If I run python scripts/evaluate_similarity.py --algorithm=word2vec_wmd or python3 scripts/evaluate_similarity.py --algorithm=word2vec_wmd, I get the error below
Traceback (most recent call last):
File "scripts/evaluate_similarity.py", line 11, in <module>
from bugbug.similarity import LSISimilarity, NeighborsSimilarity, Word2VecWmdSimilarity
ModuleNotFoundError: No module named 'bugbug'
@probaku1234 Have you added bugbug to your pythonpath? If you're on linux, open the .bashrc file and add
export PYTHONPATH=path_to_bugbug_directory.

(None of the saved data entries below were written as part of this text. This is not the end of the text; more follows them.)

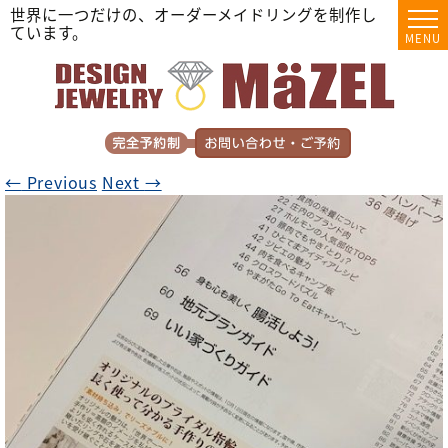
世界に一つだけの、オーダーメイドリングを制作し
ています。
MENU
←
Previous
Next
→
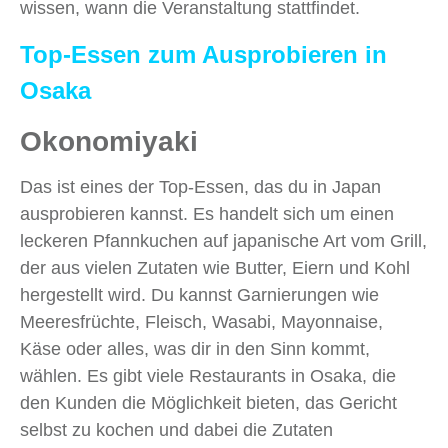
wissen, wann die Veranstaltung stattfindet.
Top-Essen zum Ausprobieren in
Osaka
Okonomiyaki
Das ist eines der Top-Essen, das du in Japan
ausprobieren kannst. Es handelt sich um einen
leckeren Pfannkuchen auf japanische Art vom Grill,
der aus vielen Zutaten wie Butter, Eiern und Kohl
hergestellt wird. Du kannst Garnierungen wie
Meeresfrüchte, Fleisch, Wasabi, Mayonnaise,
Käse oder alles, was dir in den Sinn kommt,
wählen. Es gibt viele Restaurants in Osaka, die
den Kunden die Möglichkeit bieten, das Gericht
selbst zu kochen und dabei die Zutaten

@ayush-1506 So....the error is gone now. But output on console shows below result and the program keep running.
INFO:gensim.summarization.textcleaner:'pattern' package not found; tag filters are not available for English
[nltk_data] Downloading package stopwords to
[nltk_data] /Users/yunseoblee/nltk_data...
[nltk_data] Package stopwords is already up-to-date!

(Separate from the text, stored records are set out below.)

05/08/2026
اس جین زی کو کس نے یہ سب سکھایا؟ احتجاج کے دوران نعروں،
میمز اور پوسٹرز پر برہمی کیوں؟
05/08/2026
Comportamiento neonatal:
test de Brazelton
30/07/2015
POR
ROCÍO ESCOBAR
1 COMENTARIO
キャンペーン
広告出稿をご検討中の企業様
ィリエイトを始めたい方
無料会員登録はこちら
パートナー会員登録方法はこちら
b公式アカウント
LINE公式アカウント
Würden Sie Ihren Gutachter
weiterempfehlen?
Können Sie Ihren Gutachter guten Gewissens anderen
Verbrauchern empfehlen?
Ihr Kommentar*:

@probaku1234 Yes! That's because the vocabulary is pretty big, so it takes time to build the word2vec model. For testing, you can use a smaller portion of the bug dataset.
@ayush-1506 Oh..I see. Then how can I set to use small portion of the dataset?
@probaku1234 Add from itertools import islicein the similarity.py file and replace https://github.com/mozilla/bugbug/blob/master/bugbug/similarity.py#L191 with for bug in islice(bugzilla.get_bugs(), 15000), so this will use only the first 15000 bugs.
(There isn't an option, you'll have to do it manually)
@probaku1234 Are you in the correct directory?
bugzilla.get_bugs()works only when you are inbugbug/. From the root directory of this project, runpython scripts/evaluate_similarity.py --algorithm=word2vec_wmd.
@ayush-1506
I get the following error on trying to run that command -
Traceback (most recent call last):
File "/home/lemvig/anaconda3/lib/python3.7/runpy.py", line 193, in _run_module_as_main
"__main__", mod_spec)
File "/home/lemvig/anaconda3/lib/python3.7/runpy.py", line 85, in _run_code
exec(code, run_globals)
File "/home/lemvig/Desktop/github/bugbug/scripts/trainer.py", line 123, in <module>
main()
File "/home/lemvig/Desktop/github/bugbug/scripts/trainer.py", line 119, in main
retriever.go(args)
File "/home/lemvig/Desktop/github/bugbug/scripts/trainer.py", line 60, in go
metrics = model_obj.train()
File "/home/lemvig/Desktop/github/bugbug/bugbug/model.py", line 317, in train
classes, self.class_names = self.get_labels()
AttributeError: 'BugModel' object has no attribute 'get_labels'
What do I do?
@aditya-hari Are you on master? Looks like you're a few commits behind master.
Oh whoops, sorry. Didn't notice. Will get back to you soon.
You should train a model first, so that the bugs DB will be downloaded.
python3 run.py --goal defect --train
Has that changed now, because I can't find a run.py...
Yes, there is a trainer script now (see the README for updated info).
@marco-c I would like to work on this.
@sd1998 feel free to work on any open issue (following the rules in CONTRIBUTING.md), no need to ask.
@sd1998 Are you still working on the issue?
@Divya063 all issues are unassigned until there is a PR open to fix them, so feel free to work on this if it's interesting for you.
@marco-c I would like to work on this problem. Can you please provide some details on how to approach it? I'm new to open source contribution.
@srajgure there is quite a few info in this issue report, just read through the comments and ask if you have specific questions.
Hello @marco-c
I have read the above discussions.
In order to fix this issue, I will have to create a class Doc2VecSimilarity , and then compute the similarity of two documents.
Am I right?
It might be better to add an option to the already existing word2vec classes to use doc2vec instead of word2vec (in the end they're very similar).
@marco-c Hi there! I would love to work on this issue if the issue is still relevant. I have gone through the scripts of similarity algorithms (more specifically the word2vec implementation) to get insight into the project. I have few queries regarding the implementation of doc2vec -
- Should I use the PV-DM doc2vec algorithm? (default algorithm in
gensim) - Would you like to have the cosine similarity of document vectors as the similarity function between two docs?